Tuesday, June 8, 2010

Hold On

By Jay Stringer

Just something i've been kicking around for awhile. A flash piece about the end of the world. It's not a full flash challenge, but if you want a stab then link to your story in the comments.

***

When the world ended it took us several days to notice.

Somehow that news seemed to pass us by. Our lives continued, we commuted to work as normal. Some people talked about a crisis, about international news, but most of us ignored it.

We were so used to the imagery and the fear. Flames and bombs on our television screens. Scrolling news on our computer screens. You begin to ignore it, to live with, to accept it. Sitting in the bar, or riding the subway home, you tune out to the images and the sounds. Some far off place is in trouble again, why should we care? As the days passed, fewer and fewer people were commuting, but unless it affected me I wasn’t going to stop listening to my ipod.

The horror finally set in when the screens went blank on day four. Our news, our voice. Our knowledge, our comfort. We woke up one day to find it had been taken away without warning.

No television.

No internet.

No phones.

There were no battles or dust clouds, no speeches and no sirens. Just silence.

A few hours after that we lost the street lights. All of them. We’d gone to bed in our own world and woken up in a whole new one, a world of darkness. People ran out into the streets and hallways, forced to talk to strangers for the first time in decades. We all asked the same questions;

“Are we under attack?”

“Has the economy collapsed?”

“Are we at war?”

A city full of people asking questions, and we’ve still not heard any answers. We got scared in a hurry and soon forgot how to be anything else.

On the fourth day I tried to open a tin of beans. The electric opener wouldn’t work anymore, and all I had was a pen knife. It had an attachment on it that I knew, somehow, was meant to be a tin opener, but I didn’t know how to use it. I had to hit the tin with a lump hammer until it burst open.

And it started getting really cold at night. More than usual, though I don’t know if it was because the world had ended or just because the electricity was off. An apartment block down the street burned down, because the family in 14C started a fire in their living room to keep warm. There was no fire service to call, and we couldn’t spare the water. People just watched it burn.

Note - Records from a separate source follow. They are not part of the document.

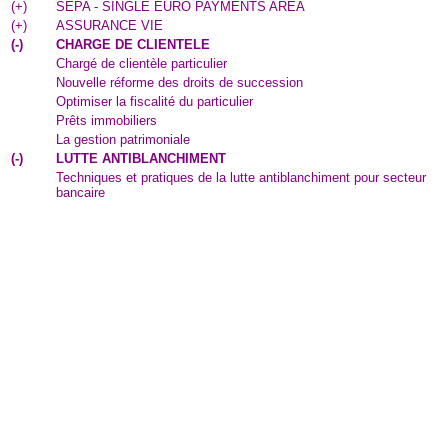
(
+
)
SEPA - SINGLE EURO PAYMENTS AREA
(
+
)
ASSURANCE VIE
(
-
)
CHARGE DE CLIENTELE
Chargé de clientèle particulier
Nouvelle réforme des droits de succession
Optimiser la fiscalité du particulier
Prêts immobiliers
La gestion patrimoniale
(
-
)
LUTTE ANTIBLANCHIMENT
Techniques et pratiques de la lutte antiblanchiment pour secteur
bancaire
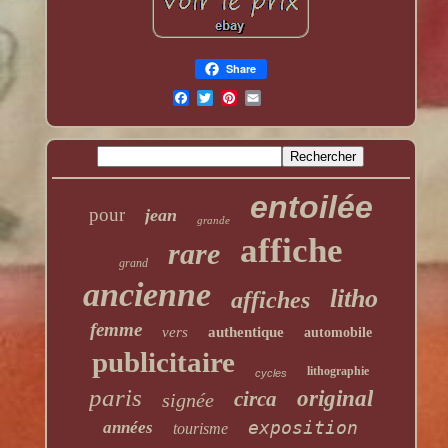
Share
entoilée
pour
jean
grande
affiche
rare
grand
ancienne
litho
affiches
femme
vers
authentique
automobile
publicitaire
lithographie
cycles
paris
original
circa
signée
exposition
années
tourisme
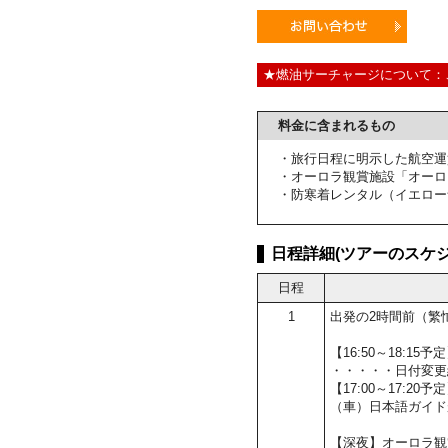
★燃油サーチャージについて：
料金に含まれるもの
・旅行日程に明示した航空運
・オーロラ観賞施設「オーロ
・防寒着レンタル（イエロー
日程詳細(ツアーのスケジ
日程
1
出発の2時間前（繁
【16:50～18:
・・・・・日付変更
【17:00～17:2
（車）日本語ガイド
【深夜】オーロラ観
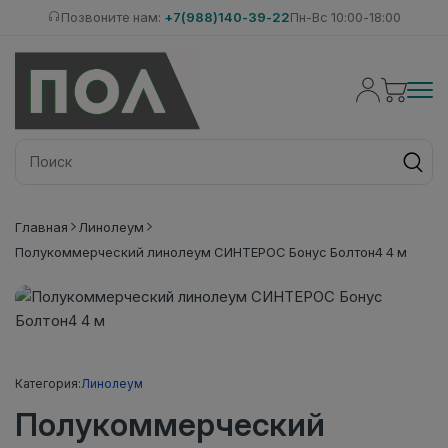
Позвоните нам:
+7(988)140-39-22
Пн-Вс 10:00-18:00
Главная
Линолеум
Полукоммерческий линолеум СИНТЕРОС Бонус Болтон4 4 м
Категория:
Линолеум
Полукоммерческий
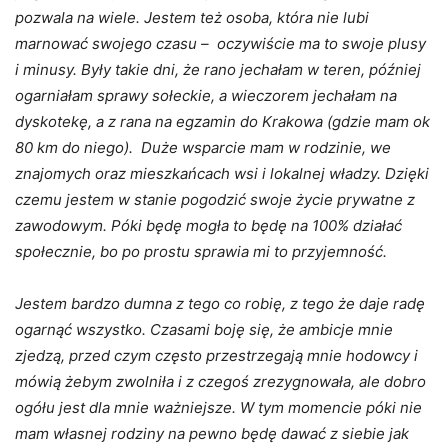
pozwala na wiele. Jestem też osoba, która nie lubi
marnować swojego czasu – oczywiście ma to swoje plusy
i minusy. Były takie dni, że rano jechałam w teren, później
ogarniałam sprawy sołeckie, a wieczorem jechałam na
dyskotekę, a z rana na egzamin do Krakowa (gdzie mam ok
80 km do niego). Duże wsparcie mam w rodzinie, we
znajomych oraz mieszkańcach wsi i lokalnej władzy. Dzięki
czemu jestem w stanie pogodzić swoje życie prywatne z
zawodowym. Póki będę mogła to będę na 100% działać
społecznie, bo po prostu sprawia mi to przyjemność.
Jestem bardzo dumna z tego co robię, z tego że daje radę
ogarnąć wszystko. Czasami boję się, że ambicje mnie
zjedzą, przed czym często przestrzegają mnie hodowcy i
mówią żebym zwolniła i z czegoś zrezygnowała, ale dobro
ogółu jest dla mnie ważniejsze. W tym momencie póki nie
mam własnej rodziny na pewno będę dawać z siebie jak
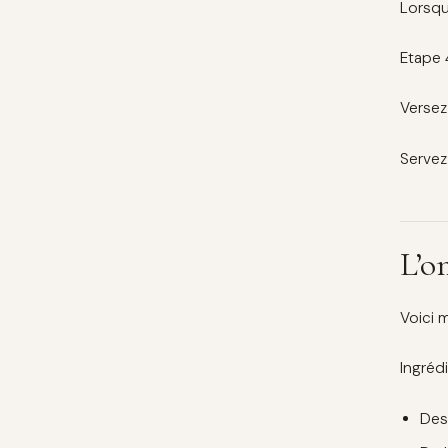
Lorsqu
Etape 
Versez 
Servez
L’o
Voici m
Ingréd
Des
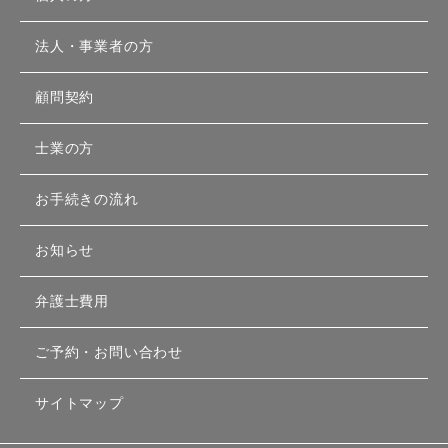
法人・事業者の方
顧問契約
士業の方
お手続きの流れ
お知らせ
弁護士費用
ご予約・お問い合わせ
サイトマップ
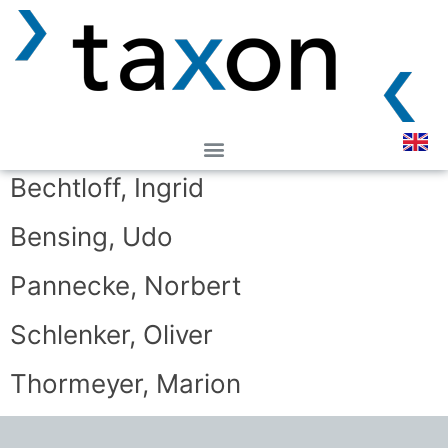
Ballnus, Jan
Bechtloff, Ingrid
Bensing, Udo
Pannecke, Norbert
Schlenker, Oliver
Thormeyer, Marion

A week later the noises started. Shrieks and howls after sunset. They were distant at first, but they got closer of the next few nights until they were coming from down in our streets. My neighbour said he saw some of them. Howlers he called them, and said they were us, “Just people like us, but crazy lookin’. Like animals. Saw one carrying a lump of fresh meat. Hope it was a cow.” He said maybe they were just people who'd listened to the silence for too long.

People got too scared to go out at night. We stayed in our apartments and listened to the Howlers.During the day we met out in the streets, talked about simple things like heating and plumbing, medicine. Simple things, yeah, right. Not so simple now that we didn't have wikipedia. If the world ever comes back, if we live through this, I'm going to make changes. All that stuff that's on wikipedia? I'm going to write it down in books. More, some of us are going to learn it, know it, just incase.

My boyfriend went out to get some food the day after we ran out. He hasn’t returned. That was three days ago.

I think I heard some of the howlers a moment ago, but it’s still daylight. That can’t be, can it?

I’m scared. I’ve forgotten how to be anything else.

5 comments:

Ron Earl Phillips said...

Nice bit, Jay. Indeed the age of electronic information will be the fall of us all.

SueH said...

This piqued my interest - and altho' it wasn't a formal challenge, I wrote a story in response back on my own blog:

http://irefusetogoquietly.blogspot.com/2010/06/last-day.html


Thanks for the inspiration, Jay!

John Hornor said...

You know what I like about this piece? It reads even better backwards, last paragraph to the first.

Mike Dennis said...

Fine, fine piece, Jay. Concise and horrific. And John's right. It does read pretty well backwards.

Jay Stringer said...

Thanks for the kind words folks.

Think i'll try horror next time.

And Sue, like your story, thanks for sharing it.